Unemployment soars to 17-year high
Unemployment has reached a 17-year high of more than 2.5 million and youth joblessness is at record levels, new figures have revealed.
The jobless total jumped by 27,000 in the three months to January to 2.53 million, the worst figure since 1994, while the number of 16 to 24-year-olds out of work increased by 30,000 to 974,000, the highest since records began in 1992.
The unemployment rate for young people rose by 0.8% to 20.6%, also a record high.
The number of people classed as economically inactive also increased - up by 43,000 to 9.33 million, including 2.3 million looking after a family.
The total claiming Jobseeker's Allowance fell by 10,200 last month to 1.45 million, the biggest reduction since last June.
Figures from the Office for National Statistics showed that male claimants fell by 17,500 - the 13th consecutive monthly fall - while female claimants increased by 7,300 - the eighth monthly rise in a row.
Other data revealed that the number of over-65s in work increased by 56,000 in the latest quarter to reach 900,000, the highest since records began in 1992. There was also a record number of 50 to 64-year-olds in work - up by 25,000 to 7.3 million.

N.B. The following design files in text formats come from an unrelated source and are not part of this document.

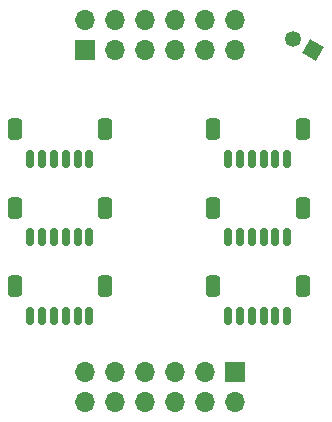
<source format=gbr>
%TF.GenerationSoftware,KiCad,Pcbnew,7.0.5*%
%TF.CreationDate,2024-01-24T02:04:37-05:00*%
%TF.ProjectId,CAMERA_ADAPTER,43414d45-5241-45f4-9144-41505445522e,rev?*%
%TF.SameCoordinates,Original*%
%TF.FileFunction,Soldermask,Top*%
%TF.FilePolarity,Negative*%
%FSLAX46Y46*%
G04 Gerber Fmt 4.6, Leading zero omitted, Abs format (unit mm)*
G04 Created by KiCad (PCBNEW 7.0.5) date 2024-01-24 02:04:37*
%MOMM*%
%LPD*%
G01*
G04 APERTURE LIST*
G04 Aperture macros list*
%AMRoundRect*
0 Rectangle with rounded corners*
0 $1 Rounding radius*
0 $2 $3 $4 $5 $6 $7 $8 $9 X,Y pos of 4 corners*
0 Add a 4 corners polygon primitive as box body*
4,1,4,$2,$3,$4,$5,$6,$7,$8,$9,$2,$3,0*
0 Add four circle primitives for the rounded corners*
1,1,$1+$1,$2,$3*
1,1,$1+$1,$4,$5*
1,1,$1+$1,$6,$7*
1,1,$1+$1,$8,$9*
0 Add four rect primitives between the rounded corners*
20,1,$1+$1,$2,$3,$4,$5,0*
20,1,$1+$1,$4,$5,$6,$7,0*
20,1,$1+$1,$6,$7,$8,$9,0*
20,1,$1+$1,$8,$9,$2,$3,0*%
%AMHorizOval*
0 Thick line with rounded ends*
0 $1 width*
0 $2 $3 position (X,Y) of the first rounded end (center of the circle)*
0 $4 $5 position (X,Y) of the second rounded end (center of the circle)*
0 Add line between two ends*
20,1,$1,$2,$3,$4,$5,0*
0 Add two circle primitives to create the rounded ends*
1,1,$1,$2,$3*
1,1,$1,$4,$5*%
%AMRotRect*
0 Rectangle, with rotation*
0 The origin of the aperture is its center*
0 $1 length*
0 $2 width*
0 $3 Rotation angle, in degrees counterclockwise*
0 Add horizontal line*
21,1,$1,$2,0,0,$3*%
G04 Aperture macros list end*
%ADD10RoundRect,0.150000X-0.150000X-0.625000X0.150000X-0.625000X0.150000X0.625000X-0.150000X0.625000X0*%
%ADD11RoundRect,0.250000X-0.350000X-0.650000X0.350000X-0.650000X0.350000X0.650000X-0.350000X0.650000X0*%
%ADD12R,1.700000X1.700000*%
%ADD13O,1.700000X1.700000*%
%ADD14RotRect,1.350000X1.350000X240.000000*%
%ADD15HorizOval,1.350000X0.000000X0.000000X0.000000X0.000000X0*%
G04 APERTURE END LIST*
D10*
%TO.C,J3*%
X139160000Y-95698621D03*
X140160000Y-95698621D03*
X141160000Y-95698621D03*
X142160000Y-95698621D03*
X143160000Y-95698621D03*
X144160000Y-95698621D03*
D11*
X137860000Y-93173621D03*
X145460000Y-93173621D03*
%TD*%
D10*
%TO.C,J5*%
X139160000Y-109023621D03*
X140160000Y-109023621D03*
X141160000Y-109023621D03*
X142160000Y-109023621D03*
X143160000Y-109023621D03*
X144160000Y-109023621D03*
D11*
X137860000Y-106498621D03*
X145460000Y-106498621D03*
%TD*%
D10*
%TO.C,J6*%
X155910000Y-95698621D03*
X156910000Y-95698621D03*
X157910000Y-95698621D03*
X158910000Y-95698621D03*
X159910000Y-95698621D03*
X160910000Y-95698621D03*
D11*
X154610000Y-93173621D03*
X162210000Y-93173621D03*
%TD*%
D12*
%TO.C,J1*%
X143810000Y-86465599D03*
D13*
X143810000Y-83925599D03*
X146350000Y-86465599D03*
X146350000Y-83925599D03*
X148890000Y-86465599D03*
X148890000Y-83925599D03*
X151430000Y-86465599D03*
X151430000Y-83925599D03*
X153970000Y-86465599D03*
X153970000Y-83925599D03*
X156510000Y-86465599D03*
X156510000Y-83925599D03*
%TD*%
D10*
%TO.C,J4*%
X139160000Y-102361121D03*
X140160000Y-102361121D03*
X141160000Y-102361121D03*
X142160000Y-102361121D03*
X143160000Y-102361121D03*
X144160000Y-102361121D03*
D11*
X137860000Y-99836121D03*
X145460000Y-99836121D03*
%TD*%
D12*
%TO.C,J2*%
X156510000Y-113743621D03*
D13*
X156510000Y-116283621D03*
X153970000Y-113743621D03*
X153970000Y-116283621D03*
X151430000Y-113743621D03*
X151430000Y-116283621D03*
X148890000Y-113743621D03*
X148890000Y-116283621D03*
X146350000Y-113743621D03*
X146350000Y-116283621D03*
X143810000Y-113743621D03*
X143810000Y-116283621D03*
%TD*%
D14*
%TO.C,J9*%
X163130000Y-86528621D03*
D15*
X161397949Y-85528621D03*
%TD*%
D10*
%TO.C,J8*%
X155910000Y-109023621D03*
X156910000Y-109023621D03*
X157910000Y-109023621D03*
X158910000Y-109023621D03*
X159910000Y-109023621D03*
X160910000Y-109023621D03*
D11*
X154610000Y-106498621D03*
X162210000Y-106498621D03*
%TD*%
D10*
%TO.C,J7*%
X155910000Y-102361121D03*
X156910000Y-102361121D03*
X157910000Y-102361121D03*
X158910000Y-102361121D03*
X159910000Y-102361121D03*
X160910000Y-102361121D03*
D11*
X154610000Y-99836121D03*
X162210000Y-99836121D03*
%TD*%
M02*

</source>
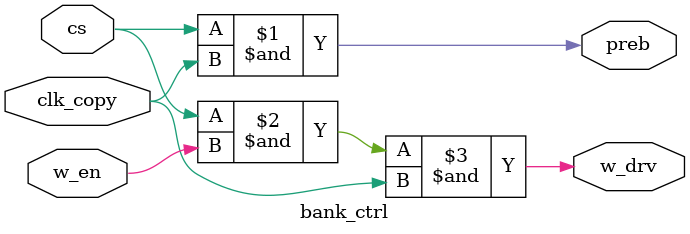
<source format=v>
module bank_ctrl (
    input  clk_copy,
    input  w_en,    
    input  cs,
    output preb,
    output w_drv
);
    assign preb = cs & clk_copy;
    assign w_drv = cs & w_en & clk_copy;

endmodule
</source>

Meanwhile, the number of people in work increased by 32,000 to 29.16 million, the highest figure since last autumn.
There were almost half a million job vacancies in the three months to February, up by 24,000 over the previous quarter, although that figure included 29,000 temporary jobs for this year's census.
Employment minister Chris Grayling said: "There's been a welcome drop in the number of people on benefits, and the increase in full-time private sector jobs is a step in the right direction. But the rise in overall unemployment is a real concern and underlines the need to press ahead with policies which will further stimulate growth in the private sector."